On Mon, Aug 16, 2021 at 11:56 PM Thierry Arnoux <[email protected]>
wrote:
> Hi Mario,
>
> Indeed set.mm's grammar is unambiguous, and as you write, these are not
> true ambiguities, but just prefixes which my initial naive implementation
> did not parse correctly. The concept of "garden-path" was new to me, but
> describes well this problem: do you think I shall rename the keyword?
>
I'm not too fussed about the name of the keyword, although if it is
something specific to your algorithm then it should probably be in the
keyword.
> Unfortunately the way I wrote the parser, these are not detected naturally
> when building the grammar, and I don't see how they could. The first pass
> is simply adds all syntactic axioms to the machine. Each different
> construct is added independently, they don't interfere with each other. In
> the example of my last mail, there are 3 different paths, " *setvar* *e.*
> *setvar* ", " *(* *wff* */\* *wff* *)* ", and " *(* *setvar* *e.* *class*
> *|->* *class* *)* ". Even if the last two share " *(* " as a common
> prefix, they differ afterwards because one is followed by a *setvar*,
> while the other is followed by a *class*, so the state machine goes to
> diverging states at that point.
>
I completely agree that it would have been better if the parser could have
> figured them out purely based on the indication that the grammar is KLR(5).
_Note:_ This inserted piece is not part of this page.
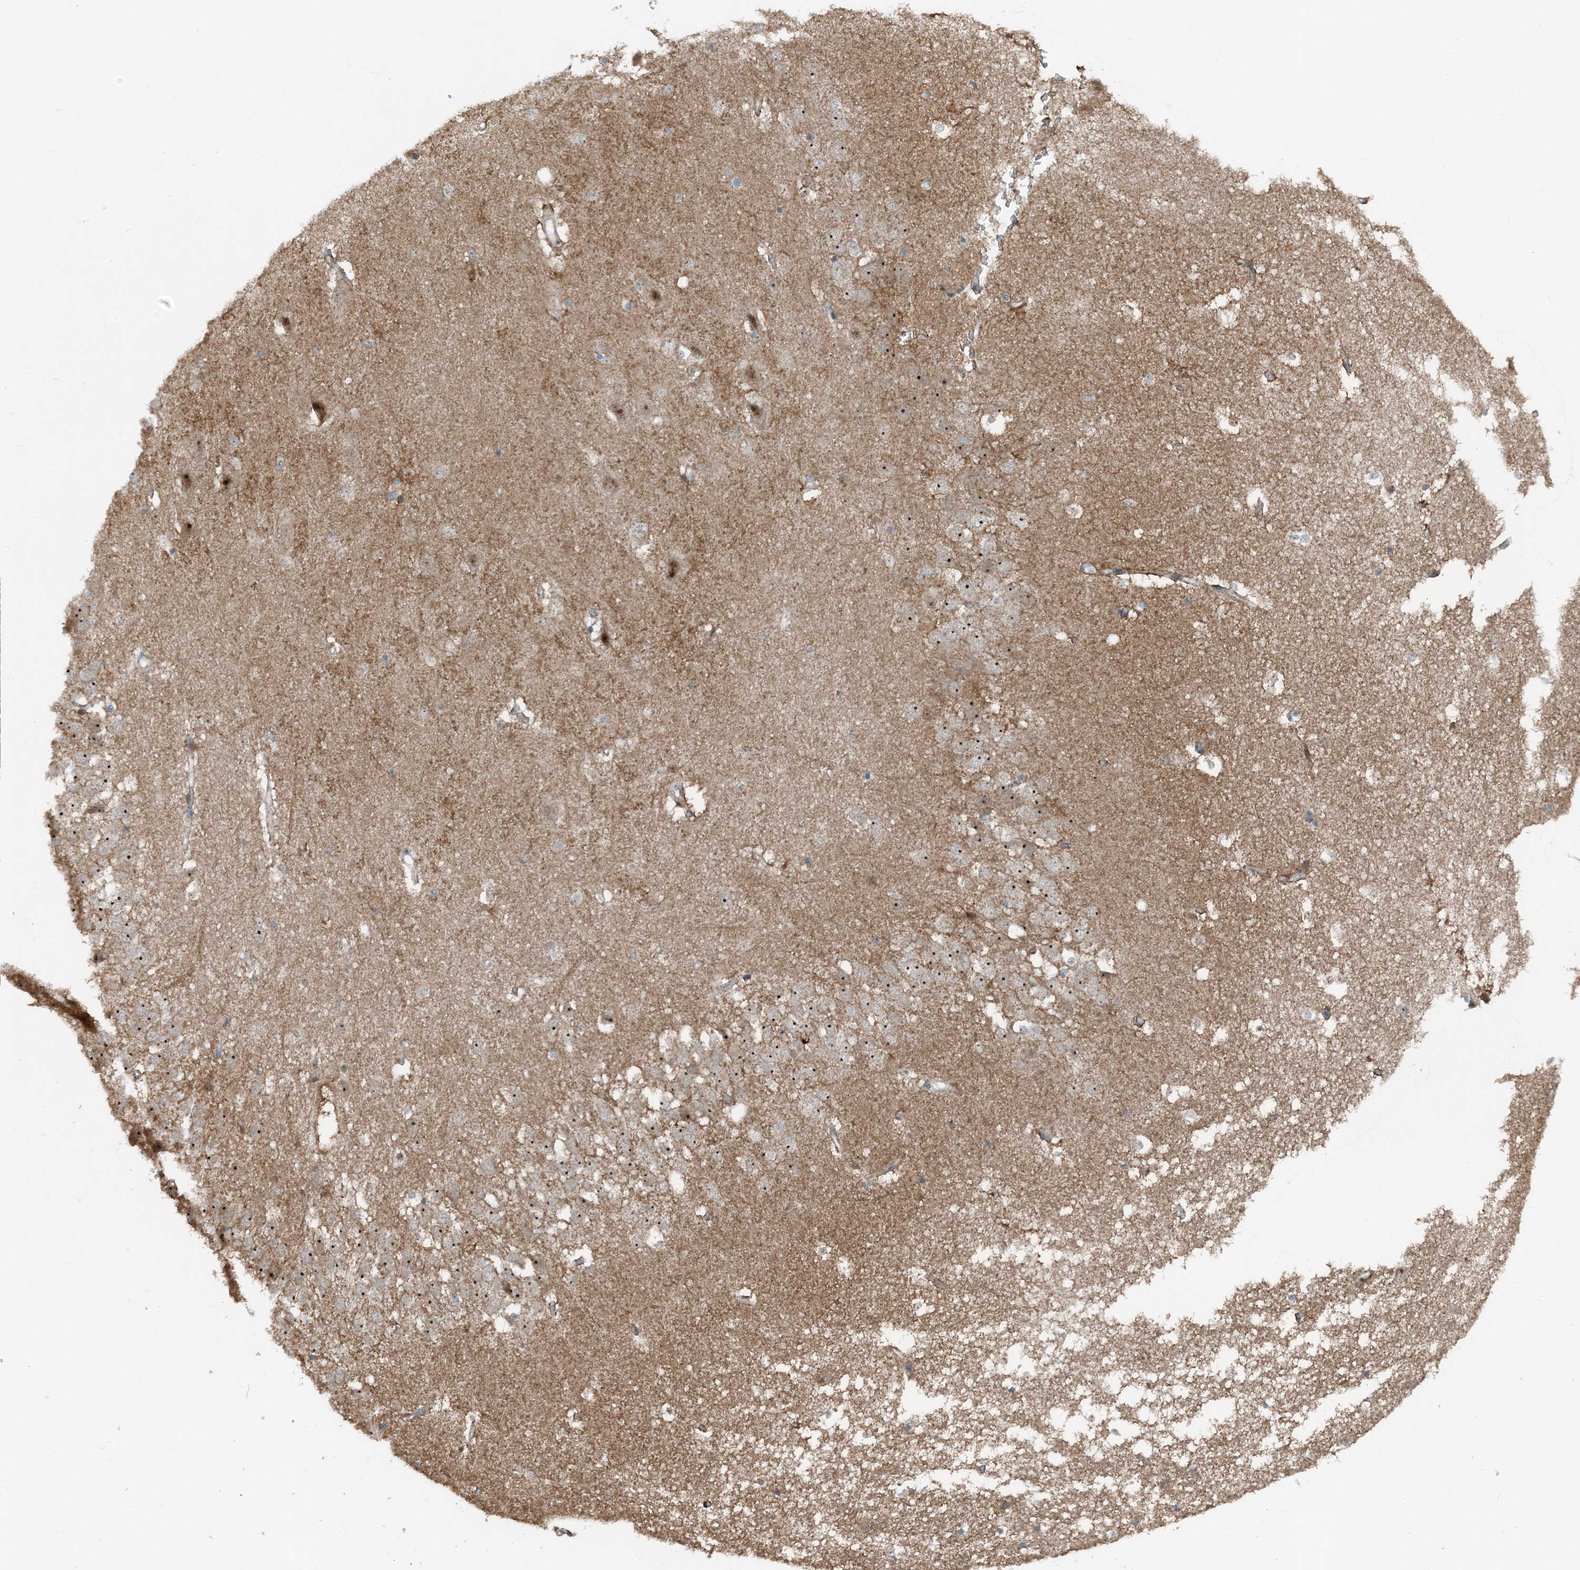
{"staining": {"intensity": "weak", "quantity": "<25%", "location": "cytoplasmic/membranous"}, "tissue": "hippocampus", "cell_type": "Glial cells", "image_type": "normal", "snomed": [{"axis": "morphology", "description": "Normal tissue, NOS"}, {"axis": "topography", "description": "Hippocampus"}], "caption": "Protein analysis of unremarkable hippocampus displays no significant expression in glial cells.", "gene": "MITD1", "patient": {"sex": "female", "age": 52}}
> The way I initially though about handling that was to let the parser
> consider each possible combination of production against each production,
> and see if there was a conflict. However this would have been difficult to
> implement and computationally very intensive. Giving those hints was the
> best compromise I could find. I'd be happy if you or anyone else wants to
> have a closer look at the algorithm and propose improvements! In any case,
> I'll try to write down detailed explanations so that it is not only in
> emails.
>
I have a description of the KLR algorithm from a discussion with Stan Polu
which I may or may not have posted here before. I'll put it at the bottom
of this message. To summarize, it uses the standard LR(0) parse table
generation algorithm to produce the tree of states. Doing this naively
results in shift-reduce conflicts, and these conflicts are resolved by
compositing the rule to be reduced so that both sides become shifts.
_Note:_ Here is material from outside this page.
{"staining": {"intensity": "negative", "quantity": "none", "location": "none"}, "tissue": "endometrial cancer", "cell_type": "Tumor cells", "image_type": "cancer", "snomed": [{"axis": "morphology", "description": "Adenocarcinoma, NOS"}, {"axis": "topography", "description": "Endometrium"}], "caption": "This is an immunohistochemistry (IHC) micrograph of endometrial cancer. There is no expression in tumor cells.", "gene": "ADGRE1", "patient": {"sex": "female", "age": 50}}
> You have a valid point about the risk of breakage when a new syntax is
> introduced. But these prefix ambiguities (or "garden paths") arose in
> set.mm only with basic constructs like class builders and maps-to
> notations, which we don't introduce anymore, or extremely rarely: df-opab
> was introduced in 1994, df-oprab in 1995, and df-mpt in 2008, and never
> modified since. So the introduction of such garden paths is
> once-in-a-decade event :-)
>
> The meaning of the parser command " ambiguous_prefix X => Y " is "X
> shadows Y", i.e., one may initially mistakenly read "X", although "Y" might
> also be valid for the same prefix. "X" is always a prefix of a valid
> set.mm expression, like " ( x e. A " is a prefix for a mapping-to
> expression " ( x e. A |-> B ) ".
>
> As for the syntax of the parser commands, they could also have been put in
> quoted strings. The (MM) parser unquotes the string if it finds quotes, and
> you can escape quotes, so that the unquoted ( is equivalent with the quoted
> '('. For a semicolon, you could write ';', and '\'' for a single quote. The
> way you write them also works.
>
Is that parsing specific to the ambiguous_prefix command? Because I would
prefer for the outer $j / $t parser to not have to be too smart and know
all the commands (especially since $j commands are specifically specced to
be ignorable if the parser doesn't know the head keyword). Since spaces are
optional inside $j / $t blocks (at least around `;`), you need to be able
to lex properly, and allowing arbitrary tokens would make this difficult.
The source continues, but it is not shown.